17 maio 2006

chateado no calabouço 3




Carta 2 (sobre a camisa de dormir)

Ao Ex.º Senhor D.D. Hodgson, esq.
Adido cultural da
Embaixada do Reino Unido em Lisboa
Caro sir D.D.

Tive, não há muitos dias, o desgosto de ler n’ “O século” (the “century” para melhor entendimento) uma notícia que deveras me impressionou: durante a votação da lei Carr nos Comuns, uma senhora deputada acorreu a todas as chamadas de camisa de dormir, roupão e chinelos com borla.
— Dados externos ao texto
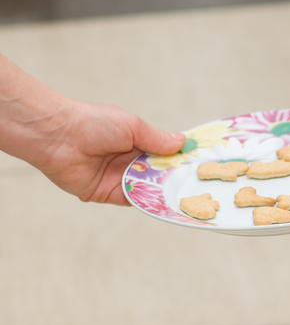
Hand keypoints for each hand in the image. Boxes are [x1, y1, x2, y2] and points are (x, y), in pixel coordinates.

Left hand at [30, 100, 184, 205]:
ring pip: (147, 188)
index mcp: (134, 142)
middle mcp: (127, 161)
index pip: (162, 153)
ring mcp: (117, 177)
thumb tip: (182, 143)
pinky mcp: (105, 193)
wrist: (56, 136)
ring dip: (163, 190)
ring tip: (186, 193)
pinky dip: (146, 201)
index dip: (178, 158)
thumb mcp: (133, 127)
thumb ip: (157, 139)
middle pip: (157, 173)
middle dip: (174, 177)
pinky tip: (163, 201)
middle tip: (197, 182)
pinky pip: (131, 200)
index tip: (198, 163)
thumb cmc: (93, 123)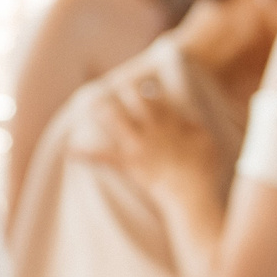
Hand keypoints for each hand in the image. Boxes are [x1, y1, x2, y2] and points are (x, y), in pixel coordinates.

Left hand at [85, 81, 220, 199]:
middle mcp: (150, 129)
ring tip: (90, 102)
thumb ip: (191, 122)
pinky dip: (86, 155)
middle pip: (132, 102)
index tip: (141, 85)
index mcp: (170, 122)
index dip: (145, 90)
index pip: (154, 99)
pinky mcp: (127, 164)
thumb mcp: (205, 139)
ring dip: (101, 110)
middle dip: (123, 91)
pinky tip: (70, 151)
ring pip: (114, 121)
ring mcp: (136, 146)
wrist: (191, 192)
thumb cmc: (204, 167)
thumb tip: (182, 111)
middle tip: (113, 83)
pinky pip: (103, 158)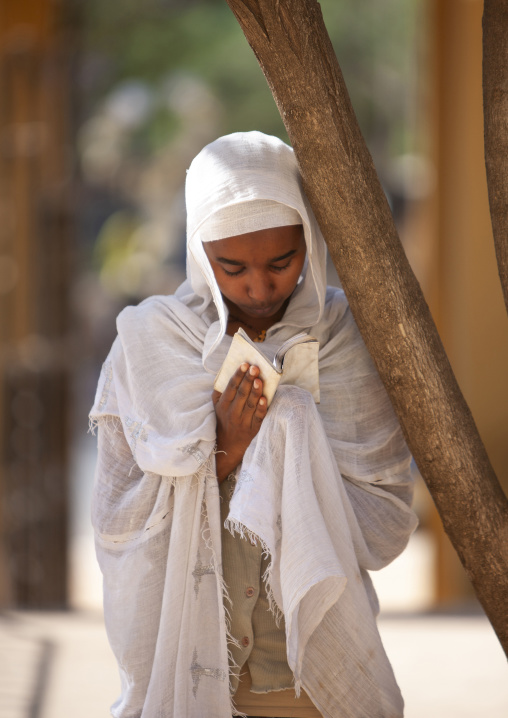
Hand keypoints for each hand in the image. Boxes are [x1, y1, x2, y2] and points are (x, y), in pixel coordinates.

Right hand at [212, 363, 267, 481]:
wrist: (227, 446)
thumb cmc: (223, 421)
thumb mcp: (216, 407)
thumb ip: (219, 392)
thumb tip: (225, 373)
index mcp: (223, 405)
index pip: (231, 388)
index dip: (238, 375)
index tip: (244, 364)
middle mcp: (232, 413)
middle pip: (241, 394)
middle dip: (248, 379)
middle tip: (254, 367)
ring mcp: (243, 422)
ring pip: (250, 404)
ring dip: (256, 391)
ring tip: (259, 379)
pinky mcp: (253, 429)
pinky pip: (258, 417)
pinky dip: (262, 408)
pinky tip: (265, 398)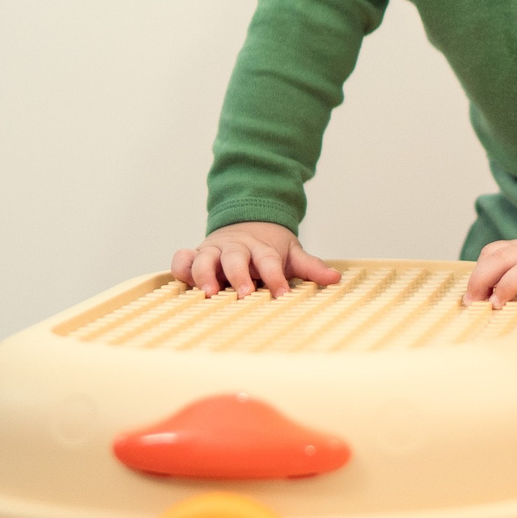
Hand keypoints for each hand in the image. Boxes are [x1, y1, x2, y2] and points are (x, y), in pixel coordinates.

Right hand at [171, 222, 341, 298]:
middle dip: (238, 276)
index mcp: (261, 249)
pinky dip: (181, 266)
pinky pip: (182, 259)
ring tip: (208, 293)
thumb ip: (311, 267)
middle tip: (243, 294)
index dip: (275, 278)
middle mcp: (236, 249)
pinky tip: (183, 280)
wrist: (247, 222)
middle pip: (236, 259)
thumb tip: (335, 279)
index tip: (281, 294)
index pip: (269, 262)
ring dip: (205, 274)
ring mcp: (214, 251)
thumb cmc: (269, 248)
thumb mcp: (293, 254)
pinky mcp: (196, 256)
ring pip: (205, 259)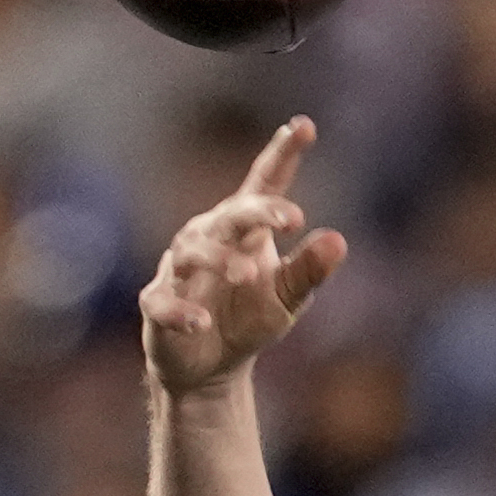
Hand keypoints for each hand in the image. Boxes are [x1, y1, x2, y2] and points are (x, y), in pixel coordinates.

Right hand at [141, 120, 348, 398]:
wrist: (209, 369)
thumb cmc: (247, 320)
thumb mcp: (286, 297)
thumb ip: (309, 270)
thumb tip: (338, 241)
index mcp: (244, 229)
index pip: (264, 184)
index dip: (281, 154)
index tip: (304, 126)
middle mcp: (208, 238)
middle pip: (230, 214)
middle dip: (257, 211)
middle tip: (291, 218)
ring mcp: (178, 271)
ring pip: (192, 252)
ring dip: (219, 260)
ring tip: (247, 275)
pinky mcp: (157, 305)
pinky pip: (163, 302)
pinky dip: (180, 311)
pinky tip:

A notícia era omissa quanto ao facto da distinta cidadã usar ou não creme de beleza nocturno e rede para o cabelo.
Parece-me, caro sir D.D., que, apesar de toda a sofisticação britânica e do natural fair play dos nossos compatriotas, o facto é grave.
Imagine, por momentos, peço-lhe, Sua Graciosa Majestade a jogar críquete , em Windsor, vestida com hot-pants, ou o nosso estimável amigo, o duque de Argyl, a receber os visitantes do castelo em pijama
Bem sei pelo que tenho lido no “Figaro” via “O Século” que a Inglaterra atravessa nesta momento grave crise social. Mas daí até ter de se votar em camisa de noite, vai uma grande distancia, creio.
Claro que compreenderia esta atitude se o caso se passasse com uma deputada trabalhista: todos nós conhecemos a verdadeira mania melodramática das classes baixas mas, pelo que me foi dado ler, foi uma representante da maioria quem assim se vestiu.
Poderá pensar-se que se trata apenas de uma manobra de promoção publicitária do género “Inglaterra por cinquenta libras com direito a strip no parlamento” ou “A alta classe inglesa em camisa” mas penso que para esse fim já temos o caso Profumo.
Por outro lado não me espantaria se o caso tivesse um homem como actor: poderia até ser um lorde. Imaginemos que um par do reino se despe em plena Câmara ficando apenas com a gravata (o que de resto não seria exactamente ficar despido). Poderia sempre dizer-se que era uma inteligente publicidade a Bond Street, o único local do mundo onde se podem encontrar gravatas decentes.
Mas uma mulher de meia idade a votar de roupão e chinelas (com borla!) não! Isso não!